After attempting the solution provided in the question (which works fine, to be honest), I also attempted to do this by providing two different filters. However, when @EnableSpringHttpSession is added, a SessionRepositoryFilter is added automatically and adding two more of those in the servlet filter chain seems odd. Therefore, I thought they would have to go in the security filter chain instead, which is good because then we can use the URL matching made there as well (instead of having to implement that elsewhere as well).

Since other security filters use the HttpSession, we have to manually place the SessionRepositoryFilter first in this chain. This is what I came up with (in Kotlin) which works well for me:

@EnableWebSecurity
class SecurityConfig() {

    private val sessionStore = ConcurrentHashMap<String, Session>()
    private val sessionRepo = MapSessionRepository(sessionStore)

    @Configuration
    @Order(1)
    inner class XAuthConfig(): WebSecurityConfigurerAdapter() {

        override fun configure(http: HttpSecurity) {
            http
                .requestMatchers()
                    .antMatchers("/api**")
                    .and()
                .addFilterBefore(
                    SessionRepositoryFilter(sessionRepo).apply{
                        setHttpSessionIdResolver(
                            HeaderHttpSessionIdResolver.xAuthToken();
                        )
                    }, WebAsyncManagerIntegrationFilter::class.java)
        }
    }

    @Configuration
    @Order(2)
    inner class DefaultConfig(): WebSecurityConfigurerAdapter() {

        override fun configure(http: HttpSecurity) {
            http
                .addFilterBefore(
                    SessionRepositoryFilter(sessionRepo).apply{
                        setHttpSessionIdResolver(
                            CookieHttpSessionIdResolver()
                        )
                    }, WebAsyncManagerIntegrationFilter::class.java)
            }
        }
    }

}

Note that the annotation @EnableSpringHttpSession has been removed.

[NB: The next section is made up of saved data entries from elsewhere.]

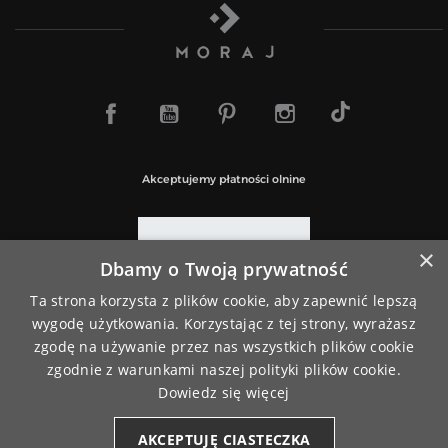
TikTok
Facebook
YouTube
Pinterest
Instagram
Akceptujemy płatności olnine
×
Dbamy o Twoją prywatność
Paczki wysyłamy za pośrednictwem
Ta strona korzysta z plików cookie, aby zapewnić lepszą
wygodę użytkowania. Korzystając z tej strony, wyrażasz
zgodę na używanie przez nas wszystkich plików cookie
zgodnie z warunkami naszej polityki plików cookie.
Dowiedz się więcej
AKCEPTUJĘ CIASTECZKA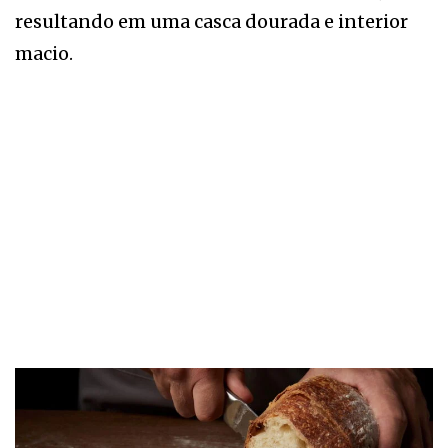
resultando em uma casca dourada e interior
macio.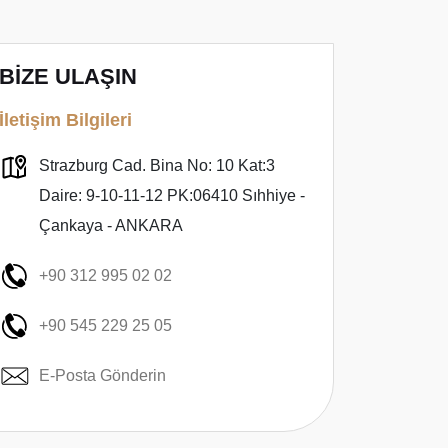
BİZE ULAŞIN
İletişim Bilgileri
Strazburg Cad. Bina No: 10 Kat:3
Daire: 9-10-11-12 PK:06410 Sıhhiye -
Çankaya - ANKARA
+90 312 995 02 02
+90 545 229 25 05
E-Posta Gönderin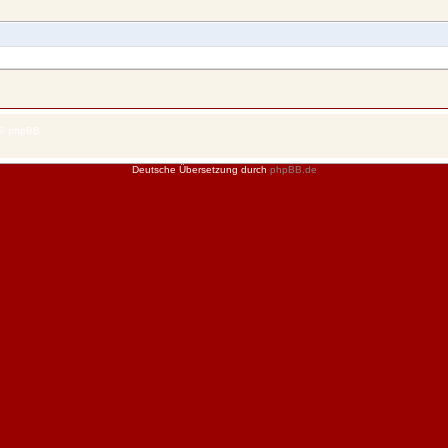
 © phpBB
Deutsche Übersetzung durch
phpBB.de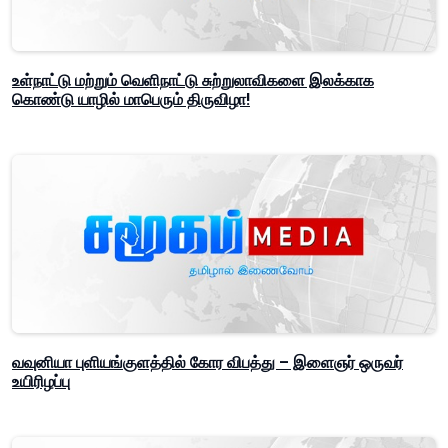
உள்நாட்டு மற்றும் வெளிநாட்டு சுற்றுலாவிகளை இலக்காக
கொண்டு யாழில் மாபெரும் திருவிழா!
வவுனியா புளியங்குளத்தில் கோர விபத்து – இளைஞர் ஒருவர்
உயிரிழப்பு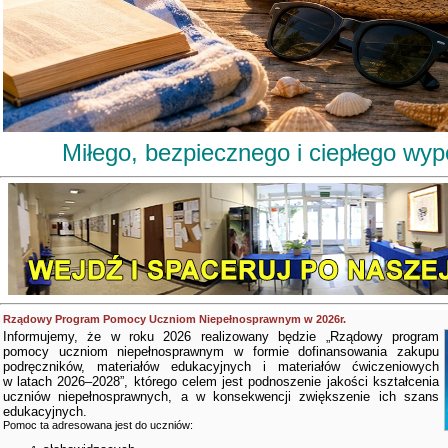
Miłego, bezpiecznego i ciepłego wy
Rządowy Program Pomocy Uczniom Niepełnosprawnym w 2026r.
Informujemy, że w roku 2026 realizowany będzie „Rządowy program
pomocy uczniom niepełnosprawnym w formie dofinansowania zakupu
podręczników, materiałów edukacyjnych i materiałów ćwiczeniowych
w latach 2026–2028”, którego celem jest podnoszenie jakości kształcenia
uczniów niepełnosprawnych, a w konsekwencji zwiększenie ich szans
edukacyjnych.
Pomoc ta adresowana jest do uczniów:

Instead, we add the SessionRepositoryFilters manually before the WebAsyncManagerIntegrationFilters (the first filter in the security filter chain). The function of the SessionRepositoryFilter is to replace the existing HttpSession with Spring's HttpSession which it will do no matter if we place it manually or if it's put in place automatically by means of autoconfiguration. As long as no other filter before the security filter chain makes use of the session, this should work out. Otherwise, some filter rearrangement might still do the trick.